Ida Ayu Nyoman Rai lahir sekitar tahun 1881
sebagai anak kedua dari pasangan Nyoman Pasek dan Ni Made Liran. Sewaktu
kecil orang tuanya memberi nama panggilan “Srimben”, yang mengandung arti
limpahan rezeki yang membawa kebahagiaan dari Bhatari Sri. Semasa remaja di
Banjar Bale Agung, Nyoman Rai Srimben bersahabat dengan Made Lastri yang
kemudian mengenalkannya dengan seorang guru Jawa pendatang bernama R.
++++++++
_DAFTAR TUGAS_.
**A.** Dalam kutipan tentang Ida Ayu Nyoman Rai, apa nama panggilan yang diberikan orang tuanya sewaktu kecil?
**B.** Salin kata demi kata bagian kutipan tentang Ida Ayu Nyoman Rai dari "Ida Ayu Nyoman" sampai "pendatang bernama R.".
++++++++
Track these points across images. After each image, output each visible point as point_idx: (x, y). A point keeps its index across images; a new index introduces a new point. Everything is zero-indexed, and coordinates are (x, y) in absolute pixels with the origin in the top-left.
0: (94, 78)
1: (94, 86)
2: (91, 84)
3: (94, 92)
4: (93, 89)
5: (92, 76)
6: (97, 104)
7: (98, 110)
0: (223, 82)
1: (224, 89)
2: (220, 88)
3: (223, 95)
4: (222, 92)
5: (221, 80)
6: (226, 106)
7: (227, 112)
++++++++
_HASIL LATIHAN_.
**A.** Srimben.

**B.**
Ida Ayu Nyoman Rai lahir sekitar tahun 1881
sebagai anak kedua dari pasangan Nyoman Pasek dan Ni Made Liran. Sewaktu
kecil orang tuanya memberi nama panggilan “Srimben”, yang mengandung arti
limpahan rezeki yang membawa kebahagiaan dari Bhatari Sri. Semasa remaja di
Banjar Bale Agung, Nyoman Rai Srimben bersahabat dengan Made Lastri yang
kemudian mengenalkannya dengan seorang guru Jawa pendatang bernama R.